El hombre hizo tintinear la jaula de oro con unos
golpecitos de su bastón, el rey levanto la mirada entre lágrimas y negó con los
ojos bien abiertos.
—Va más allá que esto –señaló el rey.
—Se cierne sobre ti, más prologado que cualquier otro que
conozcas, más difícil de superar. Sin embargo, dime, amigo mío, y solo dime,
amigo mío: ¿el dolor que no conoces es incluso mucho peor?
—Evitando no lo comprobaré, pues sé que dolerá más de lo
que la máscara pueda soportar.
—Evitando no comprobaras lo difícil que es quebrarse
cuando cientos te veces te has vuelto a forjar.
—Y lo difícil es qué lo que me hace caer es tan ligero.
—Es que esperanzar no siempre es conveniente al corazón,
pues nada permanece siempre como fue forjado. Ni la espada más afilada, ni las
piedras más preciosas, ni el corazón mejor lustrado.
»Ni esta jaula de oro –señaló con otro tintineo del
bastón.
Al mirar a la jaula, rey la encontró helada. No hirviente
como otras veces, sino fría y anhelante. Fácil de soltar. Difícil de soportar,
cierto, pero tan ligera de alejar.
—No volverá a ser, pero entre saber y hacer hay mucho
camino difícil de recorrer. Tus pies aún te sostienen ¿así que por qué no dar
un simple primer paso?
El rey abrió la tapadera de la jaula con el llanto aún
emergiendo de él. No hubo más que una palabra por parte de la jaula de oro:
Gracias. Dijo, y nada más.
Al siguiente momento el cielo se iluminó, los sentimientos
agobiantes atrapados en la jaula de oro, y el miedo libre, pero no prolongado.
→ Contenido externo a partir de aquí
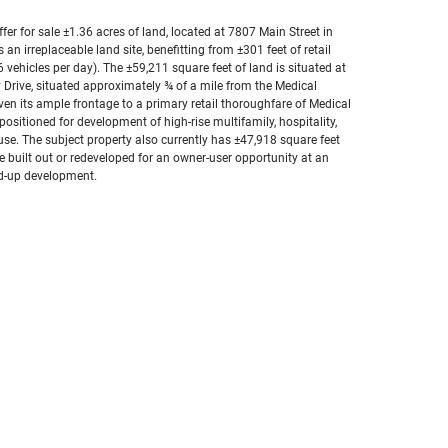
fer for sale ±1.36 acres of land, located at 7807 Main Street in
an irreplaceable land site, benefitting from ±301 feet of retail
vehicles per day). The ±59,211 square feet of land is situated at
 Drive, situated approximately ¾ of a mile from the Medical
en its ample frontage to a primary retail thoroughfare of Medical
ositioned for development of high-rise multifamily, hospitality,
ed use. The subject property also currently has ±47,918 square feet
e built out or redeveloped for an owner-user opportunity at an
nd-up development.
—La jaula de oro no se sacia con lo que tú le escribes,
amigo mío –explicó el hombre, posando una mano sobre los hombros del rey de ébano–.
Sino con aquello que no le escribes, aquello que sientes, pero nunca dices.
El rey asintió, pocas lágrimas permanecían como rocío en
las flores, sin embargo, sonreía. Sincero, por segunda vez en su vida. No recordaba
cuando fuera la primera, pero comprendía.
—No vistas nunca más esa máscara, a menos que encuentres a
otro quien la porte. Entonces póntela y finge la sonrisa, hasta que ambos sean
capaces de romperlas una vez más.
El rey agradeció al hombre cuando este se despidió camino
al Este. Se miró las muñecas y encontró arañazos sanados, se miró las palmas y
las encontró del color al que pertenecían. Se palpó el pecho y los latidos
correspondían a las melodías que alguna vez le consolaban.
Y miró en dirección a su jaula de oro, a su lado. No la
encontró más, en su lugar permanecía una nota con una flecha que marcaba al
frente.
Al alzar la mirada, se reflejó en otros cientos de ojos
más. Nadie se había marchado por siempre.